• Text block
BEGIN
Is the gender pay gap closing?

There’s still a divide between men’s and women’s compensation, but female worker salaries are rising faster.


The gender pay gap is real but narrowing, according to some figures from the U.S. Census Bureau.

Across the United States, women working full-time made 80.5 percent of the salary paid to men in 2016, a 1.1 percent increase from 2015.

For the nation, and for states and counties in the Crossroads region, the figures generally show that pay has been rising for both men and women — but women’s pay is rising faster.

“What I find interesting is the gap shrinking over time,” said Kenneth Levitt, assistant professor of management at Frostburg State University in Maryland. “This is a trend nationwide.”

Using figures culled from the U.S. Census Bureau,, an information sharing website, conducted a study of the gender gap at a county level. 

“In regards to this study, the data comes from the U.S. Census Bureau and represents the median income for full-time working males and females in the U.S aged 15 and up,” Kevin Pryor, a data analyst for Pansop, wrote in an email.

For example, at a national level, the median salary for men was $33,247 in 2015. For women, it was $21,653, according to the Pansop report. The salary for men rose 2.3 percent from 2009 to 2015. But for women, the figure climbed 8.2 percent.

State figures were similar to the national trend for that time period. Women’s median salaries trailed the median salaries for men. But women’s salaries rose more quickly.

In Maryland, the median salary for men rose 2.4 percent to $42,479. For women, it climbed 9.1 percent to $30,259.
END
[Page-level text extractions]
BEGIN
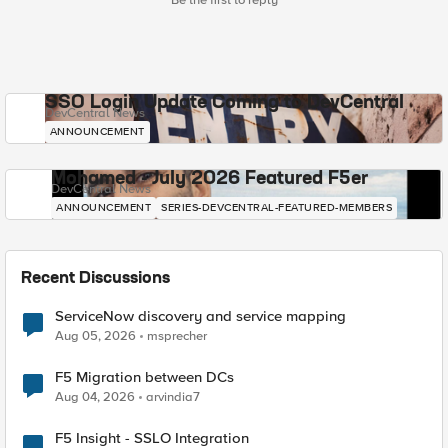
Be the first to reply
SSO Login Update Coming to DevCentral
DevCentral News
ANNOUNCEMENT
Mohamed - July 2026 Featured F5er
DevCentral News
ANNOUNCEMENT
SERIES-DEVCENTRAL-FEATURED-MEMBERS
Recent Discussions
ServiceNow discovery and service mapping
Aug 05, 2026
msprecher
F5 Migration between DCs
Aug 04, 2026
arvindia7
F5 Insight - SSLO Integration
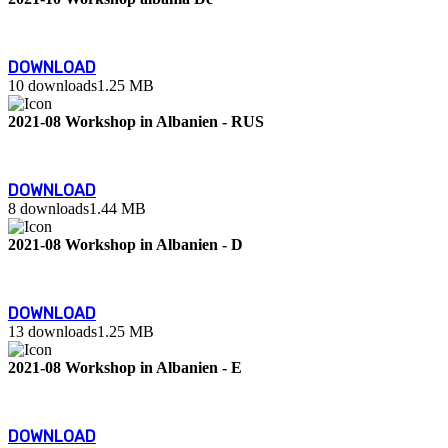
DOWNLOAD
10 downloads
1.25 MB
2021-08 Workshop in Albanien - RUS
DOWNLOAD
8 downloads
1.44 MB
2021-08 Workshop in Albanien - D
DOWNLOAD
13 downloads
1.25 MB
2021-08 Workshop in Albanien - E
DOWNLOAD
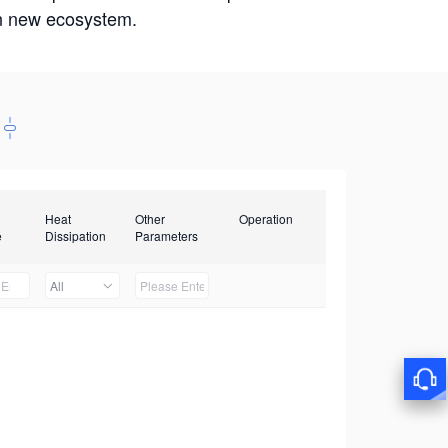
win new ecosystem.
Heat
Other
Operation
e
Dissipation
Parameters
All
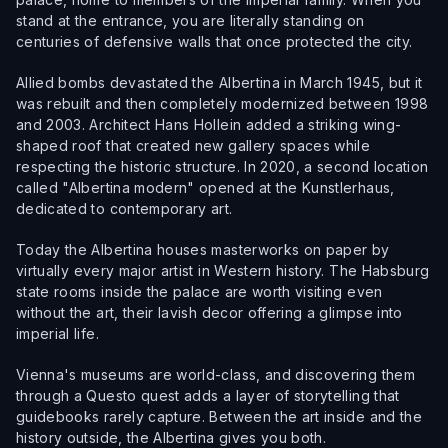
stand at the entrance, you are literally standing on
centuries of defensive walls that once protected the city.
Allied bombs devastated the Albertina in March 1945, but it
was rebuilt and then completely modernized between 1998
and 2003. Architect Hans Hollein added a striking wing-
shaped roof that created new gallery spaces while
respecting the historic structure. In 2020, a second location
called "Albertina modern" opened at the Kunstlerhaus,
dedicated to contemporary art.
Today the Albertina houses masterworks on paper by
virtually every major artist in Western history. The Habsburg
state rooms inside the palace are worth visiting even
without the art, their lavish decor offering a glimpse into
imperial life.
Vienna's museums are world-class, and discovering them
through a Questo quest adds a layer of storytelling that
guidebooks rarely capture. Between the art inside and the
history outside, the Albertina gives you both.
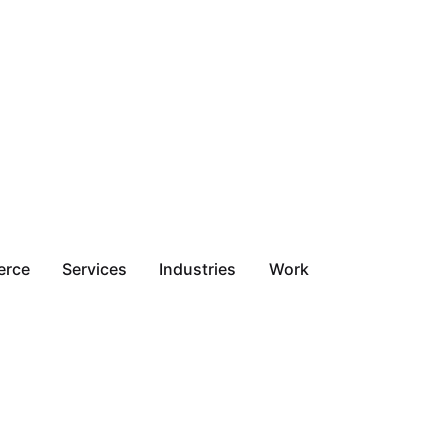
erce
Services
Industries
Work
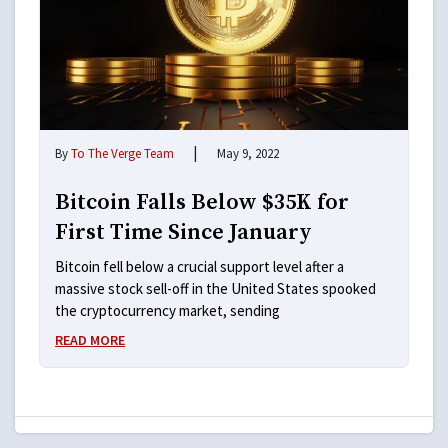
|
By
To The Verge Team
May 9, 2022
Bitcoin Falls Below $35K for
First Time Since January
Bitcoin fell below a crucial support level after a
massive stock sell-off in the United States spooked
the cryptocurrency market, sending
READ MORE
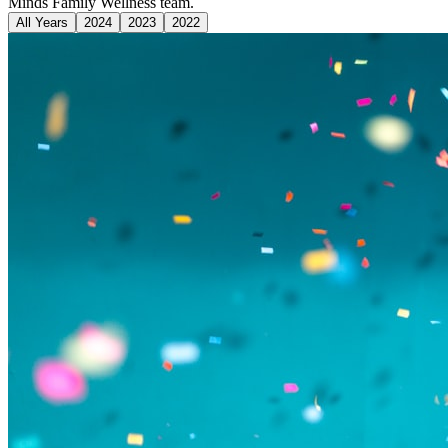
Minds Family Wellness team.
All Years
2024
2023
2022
END
BEGIN
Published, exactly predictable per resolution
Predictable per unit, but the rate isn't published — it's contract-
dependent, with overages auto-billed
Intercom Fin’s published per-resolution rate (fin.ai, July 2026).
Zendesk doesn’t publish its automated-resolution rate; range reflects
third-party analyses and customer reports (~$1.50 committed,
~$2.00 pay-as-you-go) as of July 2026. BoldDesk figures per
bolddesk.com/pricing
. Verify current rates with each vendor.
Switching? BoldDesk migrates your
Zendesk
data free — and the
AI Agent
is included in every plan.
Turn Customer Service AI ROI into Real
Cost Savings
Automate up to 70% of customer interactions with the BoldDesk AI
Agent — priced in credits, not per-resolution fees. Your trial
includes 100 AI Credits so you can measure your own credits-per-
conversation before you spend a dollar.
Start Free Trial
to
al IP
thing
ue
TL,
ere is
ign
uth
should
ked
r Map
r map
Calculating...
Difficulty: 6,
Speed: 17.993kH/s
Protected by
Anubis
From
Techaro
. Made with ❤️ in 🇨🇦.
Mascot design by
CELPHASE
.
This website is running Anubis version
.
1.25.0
END
• What to do
a) In the gender pay gap article, what percentage of men's salary did women working full-time in the United States make in 2016?
b) Take the gender pay gap article between "State figures were" and "rose more quickly.", inclusive, and write it out again with "salaries" swapped for "earnings".

• List of solutions
a) 80.5 percent

b)
State figures were similar to the national trend for that time period. Women’s median earnings trailed the median earnings for men. But women’s earnings rose more quickly.